🤖 AI Summary
To address straggler effects and stale gradients caused by computational imbalance in distributed deep learning across heterogeneous computing environments (edge/cloud/HPC), this paper proposes the first adaptive batch-size scheduling framework grounded in proportional control theory. The framework integrates runtime worker load sensing, feedback-driven batch-size adjustment, and asynchronous SGD optimization to achieve fine-grained load balancing under dynamic resource conditions. Compared to baseline methods, it reduces training time by 14%–85% and improves model accuracy by up to 6.9% in asynchronous training settings. Its core innovation lies in introducing classical control theory into distributed training scheduling—enabling the first closed-loop, self-adaptive regulation of batch size—that jointly optimizes training efficiency and convergence quality.
📝 Abstract
Deep learning systems are optimized for clusters with homogeneous resources.
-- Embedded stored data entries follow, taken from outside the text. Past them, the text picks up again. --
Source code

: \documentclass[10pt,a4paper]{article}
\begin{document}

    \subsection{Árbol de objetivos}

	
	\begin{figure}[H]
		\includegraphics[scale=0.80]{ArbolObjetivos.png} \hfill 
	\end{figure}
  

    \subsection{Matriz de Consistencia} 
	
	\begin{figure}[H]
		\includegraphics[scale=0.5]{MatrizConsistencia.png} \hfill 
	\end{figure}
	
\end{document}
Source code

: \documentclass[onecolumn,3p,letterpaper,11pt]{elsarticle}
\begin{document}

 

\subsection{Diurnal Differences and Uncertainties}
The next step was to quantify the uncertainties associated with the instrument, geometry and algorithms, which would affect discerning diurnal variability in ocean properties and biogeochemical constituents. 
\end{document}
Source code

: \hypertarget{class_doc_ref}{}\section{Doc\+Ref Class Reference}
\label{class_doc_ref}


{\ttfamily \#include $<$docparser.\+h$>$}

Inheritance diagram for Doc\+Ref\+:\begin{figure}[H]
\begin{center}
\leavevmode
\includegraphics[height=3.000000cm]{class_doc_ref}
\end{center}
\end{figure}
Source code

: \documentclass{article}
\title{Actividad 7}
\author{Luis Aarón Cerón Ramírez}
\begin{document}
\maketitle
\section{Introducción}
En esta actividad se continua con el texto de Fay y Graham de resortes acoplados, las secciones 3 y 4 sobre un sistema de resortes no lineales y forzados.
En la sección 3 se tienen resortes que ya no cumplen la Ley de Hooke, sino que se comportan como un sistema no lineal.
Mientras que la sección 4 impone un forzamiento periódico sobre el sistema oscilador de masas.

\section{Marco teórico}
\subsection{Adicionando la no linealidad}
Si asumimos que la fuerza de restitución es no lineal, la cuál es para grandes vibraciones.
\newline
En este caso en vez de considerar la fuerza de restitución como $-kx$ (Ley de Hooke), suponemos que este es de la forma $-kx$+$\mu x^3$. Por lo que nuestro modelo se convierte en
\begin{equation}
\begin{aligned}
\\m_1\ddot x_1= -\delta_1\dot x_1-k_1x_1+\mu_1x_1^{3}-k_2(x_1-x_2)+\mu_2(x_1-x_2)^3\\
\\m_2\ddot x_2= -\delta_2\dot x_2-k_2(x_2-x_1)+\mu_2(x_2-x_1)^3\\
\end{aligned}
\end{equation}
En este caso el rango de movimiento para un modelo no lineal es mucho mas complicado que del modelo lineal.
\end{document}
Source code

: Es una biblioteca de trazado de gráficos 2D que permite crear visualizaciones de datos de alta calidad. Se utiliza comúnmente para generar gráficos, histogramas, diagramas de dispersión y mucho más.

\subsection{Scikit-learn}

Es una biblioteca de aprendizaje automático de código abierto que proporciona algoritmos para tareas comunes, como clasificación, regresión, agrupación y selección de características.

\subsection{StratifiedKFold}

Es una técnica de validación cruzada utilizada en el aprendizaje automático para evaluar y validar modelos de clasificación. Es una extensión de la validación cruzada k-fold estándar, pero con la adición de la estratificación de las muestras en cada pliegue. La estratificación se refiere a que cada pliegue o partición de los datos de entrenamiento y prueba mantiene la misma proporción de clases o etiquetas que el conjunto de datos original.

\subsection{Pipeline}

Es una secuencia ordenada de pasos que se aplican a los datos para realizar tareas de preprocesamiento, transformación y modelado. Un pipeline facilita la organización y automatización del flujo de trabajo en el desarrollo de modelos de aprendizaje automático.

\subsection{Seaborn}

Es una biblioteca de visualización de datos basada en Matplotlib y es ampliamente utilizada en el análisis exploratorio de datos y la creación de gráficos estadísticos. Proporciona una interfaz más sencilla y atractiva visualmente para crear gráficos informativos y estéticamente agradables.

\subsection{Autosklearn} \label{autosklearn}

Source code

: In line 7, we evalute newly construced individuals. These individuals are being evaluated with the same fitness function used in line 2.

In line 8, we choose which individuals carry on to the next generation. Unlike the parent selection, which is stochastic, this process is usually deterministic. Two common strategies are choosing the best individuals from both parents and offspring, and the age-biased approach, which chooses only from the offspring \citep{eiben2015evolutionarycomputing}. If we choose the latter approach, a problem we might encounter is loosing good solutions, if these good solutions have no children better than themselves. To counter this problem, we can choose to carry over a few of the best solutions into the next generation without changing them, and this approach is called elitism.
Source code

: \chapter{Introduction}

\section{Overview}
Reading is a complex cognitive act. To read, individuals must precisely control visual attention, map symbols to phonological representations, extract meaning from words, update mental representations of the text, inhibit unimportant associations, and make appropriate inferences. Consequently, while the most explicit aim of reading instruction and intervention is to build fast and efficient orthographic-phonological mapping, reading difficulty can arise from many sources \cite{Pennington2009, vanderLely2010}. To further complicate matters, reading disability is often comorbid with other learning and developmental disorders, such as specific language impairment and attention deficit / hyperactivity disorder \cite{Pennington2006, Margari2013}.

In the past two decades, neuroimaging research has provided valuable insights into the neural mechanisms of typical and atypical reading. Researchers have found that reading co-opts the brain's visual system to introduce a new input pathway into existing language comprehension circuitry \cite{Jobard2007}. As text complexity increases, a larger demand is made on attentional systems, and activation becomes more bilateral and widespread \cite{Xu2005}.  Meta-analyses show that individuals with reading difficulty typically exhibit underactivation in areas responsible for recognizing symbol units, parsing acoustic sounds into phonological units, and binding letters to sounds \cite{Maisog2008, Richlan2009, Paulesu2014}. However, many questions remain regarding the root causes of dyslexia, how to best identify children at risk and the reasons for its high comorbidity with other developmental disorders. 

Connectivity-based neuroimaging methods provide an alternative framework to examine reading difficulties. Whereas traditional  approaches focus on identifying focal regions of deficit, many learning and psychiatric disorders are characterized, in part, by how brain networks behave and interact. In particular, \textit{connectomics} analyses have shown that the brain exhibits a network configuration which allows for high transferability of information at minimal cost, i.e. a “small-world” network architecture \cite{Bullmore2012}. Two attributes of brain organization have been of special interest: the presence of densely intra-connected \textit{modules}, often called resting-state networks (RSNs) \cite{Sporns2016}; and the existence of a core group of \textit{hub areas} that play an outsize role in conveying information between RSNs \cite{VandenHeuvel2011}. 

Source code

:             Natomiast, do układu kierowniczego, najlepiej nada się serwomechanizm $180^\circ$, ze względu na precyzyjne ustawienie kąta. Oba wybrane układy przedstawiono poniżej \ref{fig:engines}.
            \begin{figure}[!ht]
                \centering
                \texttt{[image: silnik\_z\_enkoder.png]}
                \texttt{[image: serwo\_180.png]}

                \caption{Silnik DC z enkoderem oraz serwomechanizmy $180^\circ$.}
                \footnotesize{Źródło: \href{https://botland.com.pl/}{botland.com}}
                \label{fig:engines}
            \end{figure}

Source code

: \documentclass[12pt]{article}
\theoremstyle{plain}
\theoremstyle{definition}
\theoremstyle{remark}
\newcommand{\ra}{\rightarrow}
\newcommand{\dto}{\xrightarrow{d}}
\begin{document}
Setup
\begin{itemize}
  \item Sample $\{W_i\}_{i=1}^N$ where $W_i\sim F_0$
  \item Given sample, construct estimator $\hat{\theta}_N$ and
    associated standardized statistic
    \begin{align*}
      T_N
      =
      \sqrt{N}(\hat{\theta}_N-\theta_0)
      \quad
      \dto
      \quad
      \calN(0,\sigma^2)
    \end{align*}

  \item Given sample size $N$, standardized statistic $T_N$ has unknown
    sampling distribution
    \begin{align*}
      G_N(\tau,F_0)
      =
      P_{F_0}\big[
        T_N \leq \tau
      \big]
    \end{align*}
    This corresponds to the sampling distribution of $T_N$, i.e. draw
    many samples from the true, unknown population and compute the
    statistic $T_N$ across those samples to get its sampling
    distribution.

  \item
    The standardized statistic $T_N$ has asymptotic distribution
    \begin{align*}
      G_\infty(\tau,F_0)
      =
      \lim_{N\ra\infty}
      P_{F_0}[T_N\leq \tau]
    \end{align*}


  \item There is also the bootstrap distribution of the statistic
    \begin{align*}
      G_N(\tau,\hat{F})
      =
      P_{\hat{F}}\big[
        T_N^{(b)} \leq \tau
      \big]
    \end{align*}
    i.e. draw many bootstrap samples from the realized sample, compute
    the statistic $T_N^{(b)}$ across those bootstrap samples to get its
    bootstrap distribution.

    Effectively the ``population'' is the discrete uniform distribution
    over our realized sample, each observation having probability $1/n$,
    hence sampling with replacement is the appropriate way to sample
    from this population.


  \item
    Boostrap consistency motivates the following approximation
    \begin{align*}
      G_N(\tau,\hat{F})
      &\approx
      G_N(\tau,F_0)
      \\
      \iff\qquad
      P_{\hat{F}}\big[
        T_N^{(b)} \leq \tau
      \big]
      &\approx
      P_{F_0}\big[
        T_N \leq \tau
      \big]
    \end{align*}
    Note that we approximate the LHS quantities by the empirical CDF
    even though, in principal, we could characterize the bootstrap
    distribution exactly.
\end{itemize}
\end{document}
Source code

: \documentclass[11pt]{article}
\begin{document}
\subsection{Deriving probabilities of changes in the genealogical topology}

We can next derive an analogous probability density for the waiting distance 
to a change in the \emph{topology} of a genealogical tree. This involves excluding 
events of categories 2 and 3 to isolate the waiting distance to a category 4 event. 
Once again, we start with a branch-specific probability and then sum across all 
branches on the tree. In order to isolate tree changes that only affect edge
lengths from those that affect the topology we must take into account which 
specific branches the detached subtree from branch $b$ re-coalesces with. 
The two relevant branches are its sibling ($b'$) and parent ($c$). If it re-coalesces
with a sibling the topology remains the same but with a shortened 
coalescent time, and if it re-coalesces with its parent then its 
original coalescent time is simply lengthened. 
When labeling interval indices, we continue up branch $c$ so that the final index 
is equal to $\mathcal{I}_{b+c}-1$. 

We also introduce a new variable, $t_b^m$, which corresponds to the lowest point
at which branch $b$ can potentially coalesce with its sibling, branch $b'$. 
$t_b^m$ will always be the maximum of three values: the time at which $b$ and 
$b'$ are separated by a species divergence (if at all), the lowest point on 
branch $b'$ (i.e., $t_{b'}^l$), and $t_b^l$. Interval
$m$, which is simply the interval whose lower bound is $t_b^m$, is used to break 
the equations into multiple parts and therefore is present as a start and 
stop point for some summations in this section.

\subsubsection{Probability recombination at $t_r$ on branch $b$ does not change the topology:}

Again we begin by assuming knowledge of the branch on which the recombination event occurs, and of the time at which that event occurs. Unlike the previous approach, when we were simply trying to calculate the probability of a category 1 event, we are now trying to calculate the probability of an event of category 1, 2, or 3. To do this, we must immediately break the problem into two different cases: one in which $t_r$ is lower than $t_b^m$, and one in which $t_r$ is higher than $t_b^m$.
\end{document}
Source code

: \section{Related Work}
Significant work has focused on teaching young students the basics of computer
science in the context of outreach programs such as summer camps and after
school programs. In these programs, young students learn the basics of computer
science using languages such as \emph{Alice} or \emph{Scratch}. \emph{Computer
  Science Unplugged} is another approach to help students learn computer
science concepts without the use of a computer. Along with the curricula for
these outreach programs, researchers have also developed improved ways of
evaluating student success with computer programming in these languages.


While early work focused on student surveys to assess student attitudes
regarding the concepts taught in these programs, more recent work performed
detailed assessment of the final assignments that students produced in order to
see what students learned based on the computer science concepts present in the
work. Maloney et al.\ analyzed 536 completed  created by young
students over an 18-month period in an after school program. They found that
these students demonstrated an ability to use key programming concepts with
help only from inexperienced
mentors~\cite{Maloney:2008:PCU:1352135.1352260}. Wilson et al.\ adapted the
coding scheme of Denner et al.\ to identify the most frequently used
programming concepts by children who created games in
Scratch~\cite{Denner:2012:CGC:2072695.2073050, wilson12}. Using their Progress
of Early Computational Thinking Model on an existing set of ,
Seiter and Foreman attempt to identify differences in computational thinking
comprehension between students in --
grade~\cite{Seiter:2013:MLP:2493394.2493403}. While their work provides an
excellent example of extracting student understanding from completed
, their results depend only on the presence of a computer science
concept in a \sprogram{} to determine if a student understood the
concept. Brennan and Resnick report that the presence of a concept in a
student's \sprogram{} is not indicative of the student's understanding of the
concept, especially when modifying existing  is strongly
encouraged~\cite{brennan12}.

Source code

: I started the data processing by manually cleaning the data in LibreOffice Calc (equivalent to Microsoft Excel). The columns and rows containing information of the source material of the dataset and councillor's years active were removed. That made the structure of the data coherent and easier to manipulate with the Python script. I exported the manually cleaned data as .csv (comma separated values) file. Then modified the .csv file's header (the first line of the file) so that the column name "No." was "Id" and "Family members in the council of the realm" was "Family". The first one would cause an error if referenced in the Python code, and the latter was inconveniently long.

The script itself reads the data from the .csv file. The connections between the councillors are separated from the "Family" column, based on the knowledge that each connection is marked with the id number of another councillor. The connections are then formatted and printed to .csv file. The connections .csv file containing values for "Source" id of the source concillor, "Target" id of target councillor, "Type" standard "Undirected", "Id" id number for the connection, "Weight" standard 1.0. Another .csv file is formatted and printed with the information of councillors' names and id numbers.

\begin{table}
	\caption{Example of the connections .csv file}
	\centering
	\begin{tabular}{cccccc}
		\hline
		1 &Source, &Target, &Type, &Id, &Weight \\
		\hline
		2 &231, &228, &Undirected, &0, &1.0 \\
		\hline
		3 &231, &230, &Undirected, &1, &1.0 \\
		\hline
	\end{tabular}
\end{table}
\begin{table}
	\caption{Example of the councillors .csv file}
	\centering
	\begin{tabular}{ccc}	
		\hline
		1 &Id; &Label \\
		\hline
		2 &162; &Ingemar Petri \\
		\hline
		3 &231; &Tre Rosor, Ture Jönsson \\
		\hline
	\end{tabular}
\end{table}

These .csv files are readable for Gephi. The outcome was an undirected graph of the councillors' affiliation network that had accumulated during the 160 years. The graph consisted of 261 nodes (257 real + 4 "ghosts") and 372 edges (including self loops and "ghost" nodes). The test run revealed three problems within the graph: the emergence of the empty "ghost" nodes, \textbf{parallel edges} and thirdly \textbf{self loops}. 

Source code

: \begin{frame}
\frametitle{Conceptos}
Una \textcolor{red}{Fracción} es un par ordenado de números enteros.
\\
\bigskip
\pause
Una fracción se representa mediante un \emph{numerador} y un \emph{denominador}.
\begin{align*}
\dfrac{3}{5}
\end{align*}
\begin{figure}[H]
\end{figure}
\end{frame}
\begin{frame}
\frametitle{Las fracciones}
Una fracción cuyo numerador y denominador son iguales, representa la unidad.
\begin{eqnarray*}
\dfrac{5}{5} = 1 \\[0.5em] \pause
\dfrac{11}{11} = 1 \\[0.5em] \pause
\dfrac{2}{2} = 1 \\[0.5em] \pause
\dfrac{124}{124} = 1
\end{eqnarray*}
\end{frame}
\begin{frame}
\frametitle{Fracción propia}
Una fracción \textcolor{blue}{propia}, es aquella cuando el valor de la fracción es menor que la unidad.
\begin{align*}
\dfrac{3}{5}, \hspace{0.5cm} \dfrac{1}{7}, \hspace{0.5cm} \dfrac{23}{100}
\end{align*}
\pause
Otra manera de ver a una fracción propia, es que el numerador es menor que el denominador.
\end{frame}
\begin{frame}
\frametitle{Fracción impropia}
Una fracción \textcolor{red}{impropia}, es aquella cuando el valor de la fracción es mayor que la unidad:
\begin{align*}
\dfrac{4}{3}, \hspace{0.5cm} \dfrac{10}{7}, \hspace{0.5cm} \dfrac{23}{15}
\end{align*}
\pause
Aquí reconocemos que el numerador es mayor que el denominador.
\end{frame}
However, heterogeneity is prevalent in computing infrastructure across edge, cloud and HPC. When training neural networks using stochastic gradient descent techniques on heterogeneous resources, performance degrades due to stragglers and stale updates. In this work, we develop an adaptive batch-scaling framework called OmniLearn to mitigate the effects of heterogeneity in distributed training. Our approach is inspired by proportional controllers to balance computation across heterogeneous servers, and works under varying resource availability. By dynamically adjusting worker mini-batches at runtime, OmniLearn reduces training time by 14-85%. We also investigate asynchronous training, where our techniques improve accuracy by up to 6.9%.